80-letni mężczyzna przez cztery godziny szukał swojej żony, z którą wybrał się na cmentarz na Dołach w Łodzi. Małżeństwo odwiedziło groby bliskich, ale w pewnym momencie 80-latek stracił swoją żonę z oczu. Gdy zrobiło się ciemno, a mężczyzna nie miał już siły na dalsze poszukiwania, postanowił poprosić o pomoc policjantów z drogówki. Okazało się, że jego żona zgłosiła innym funkcjonariuszom jego zaginięcie.
Do zdarzenia doszło we wtorek (1 listopada), gdy starsze małżeństwo postanowiło odwiedzić groby swoich bliskich na jednym z największych cmentarzy w Łodzi - na Dołach. W pewnym momencie seniorzy rozdzielili się i mężczyzna stracił swoją żonę z oczu.
Ponad cztery godziny krążył po cmentarzu
- O godzinie 20 do policjantów z łódzkiej drogówki pełniących służbę na cmentarzu Doły podszedł 80-letni mężczyzna, prosząc o pomoc. Senior opowiedział funkcjonariuszom, że przyjechał na cmentarz wraz ze swoją żoną. Razem odwiedzali groby najbliższych, ale w pewnym momencie rozdzielili się i stracił kobietę z oczu - opowiada młodszy aspirant Jadwiga Czyż z łódzkiej policji. Dodaje, że mężczyzna krążył po cmentarzu ponad cztery godziny, bezskutecznie szukając swojej partnerki. - Gdy zrobiło się ciemno i nie miał już siły na dalsze poszukiwania, poprosił o pomoc policjantów - przekazuje Czyż.

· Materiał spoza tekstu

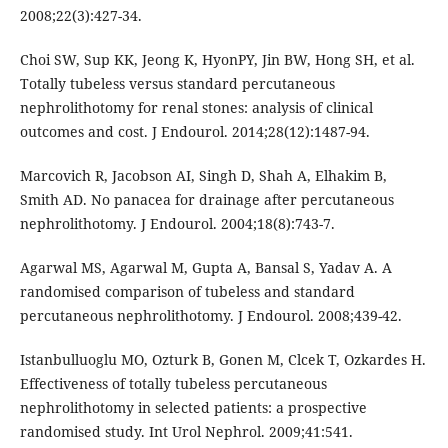
2008;22(3):427-34.
Choi SW, Sup KK, Jeong K, HyonPY, Jin BW, Hong SH, et al.
Totally tubeless versus standard percutaneous
nephrolithotomy for renal stones: analysis of clinical
outcomes and cost. J Endourol. 2014;28(12):1487-94.
Marcovich R, Jacobson AI, Singh D, Shah A, Elhakim B,
Smith AD. No panacea for drainage after percutaneous
nephrolithotomy. J Endourol. 2004;18(8):743-7.
Agarwal MS, Agarwal M, Gupta A, Bansal S, Yadav A. A
randomised comparison of tubeless and standard
percutaneous nephrolithotomy. J Endourol. 2008;439-42.
Istanbulluoglu MO, Ozturk B, Gonen M, Clcek T, Ozkardes H.
Effectiveness of totally tubeless percutaneous
nephrolithotomy in selected patients: a prospective
randomised study. Int Urol Nephrol. 2009;41:541.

Czytaj też: Na chwilę wyszła na peron, pociąg z jej dziećmi odjechał. Przebiegła za nim trzy kilometry
Mężczyzna - jak relacjonuje rzeczniczka łódzkiej drogówki - był głodny i spragniony. - Policjanci z wydziału ruchu drogowego łódzkiej komendy zabrali seniora do radiowozu, gdzie otoczyli go opieką, został tam napojony i nakarmiony - opowiada funkcjonariuszka.
Policja: do komisariatu przyszła 80-letnia kobieta, żeby zgłosić zaginięcie swojego męża
80-latek - jak informuje policja - nie posiadał przy sobie telefonu, żadnych dokumentów i nie pamiętał numeru telefonu do żony. Policjanci o całej sytuacji postanowili powiadomić dyżurnego miasta. - Po upływie godziny funkcjonariusze przekazali mężczyźnie dobrą wiadomość. Jak się okazało, do jednego z komisariatów przyszła 80-letnia kobieta, żeby zgłosić zaginięcie swojego męża - 80-letniego mieszkańca Zgierza - opowiada Czyż. Seniorka przyjechała na miejsce wskazane przez policjantów. Gdy małżonkowie się wreszcie spotkali, radości nie było końca. - Kobieta, pokazując zdjęcia, opowiedziała policjantom historię ich miłości, która trwa już od 55 lat. Para podziękowała policjantom za okazaną pomoc i razem wróciła do domu - relacjonuje policjantka.